Law is too small to contain social justice

John Winstead mug

John Winstead

Editor’s note: Winstead also serves as a Student Government Association senator. 

JUSTICE, NOT LEGISLATION

Religious Freedom Restoration legislation is the latest tactic the right is using to overturn LGBT social progress. The Advocate reported that Kentucky’s Senate recently approved a so-called “license to discriminate bill” that would allow individuals and businesses to deny services to LGBT people without being penalized under local antidiscrimination ordinances.

Some on the left have attacked this bill and others like it on the basis that they are unconstitutional. However, I argue that attacking this issue from a position of law is misguided. 

In my opinion, the law is not abstract, nor is the U.S. Constitution inherently good. The Constitution condoned 89 years of slavery in the U.S., and common law condoned 156 years of slavery before that. If history demonstrates anything, it is that the law is not the arbiter of morality but a parody of it. Legal justification should be regarded as the lowest rationale for a society’s state of affairs, and yet the law is always our first form of recourse in adjudicating differences in public policy. 

That is the problem. 

Why do we turn to the law to legitimize our politics when the law bears no immediate relation to justice?

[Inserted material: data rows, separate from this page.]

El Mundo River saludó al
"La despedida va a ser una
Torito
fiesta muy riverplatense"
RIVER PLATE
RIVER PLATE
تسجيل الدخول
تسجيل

I do not need to turn to the International Court of Justice to know that genocide is immoral. I do not need to turn to the U.S. Constitution to know that slavery is wrong. I do not need the law to know what is justice.

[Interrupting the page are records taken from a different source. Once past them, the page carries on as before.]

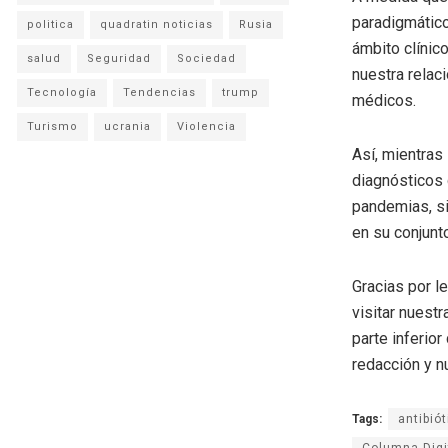
paradigmático
politica
quadratin noticias
Rusia
ámbito clínico
salud
Seguridad
Sociedad
nuestra relac
Tecnología
Tendencias
trump
médicos.
Turismo
ucrania
Violencia
Así, mientras
diagnósticos 
pandemias, s
en su conjunt
Gracias por l
visitar nuestr
parte inferio
redacción y n
Tags:
antibió
Columna Digi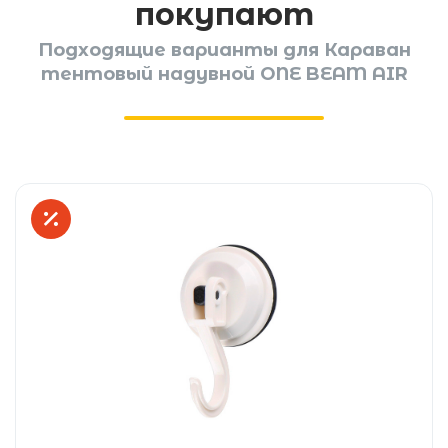
покупают
Подходящие варианты для Караван
тентовый надувной ONE BEAM AIR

I am writing none of this to denounce the social justice work others are doing in the realm of law. It is good and necessary work. Many peoples’ lives and livelihoods depend on that work. I critique the political trajectory, not tactics. Engaging with the law is fine in the short term, but true liberation from oppression will not come from the law. As history bears out, true liberation has always and will always come about in spite of the law, not with it.

Religious Freedom Restoration bills are condemnable on the basis that they arbitrarily deny services and resources to people who need them, not because these bills are unconstitutional. Kentucky’s left and those concerned with social justice should keep this critique in mind as they fight against the latest conservative triage. Ours is a cause of social justice, not social litigation, and we should never forget that.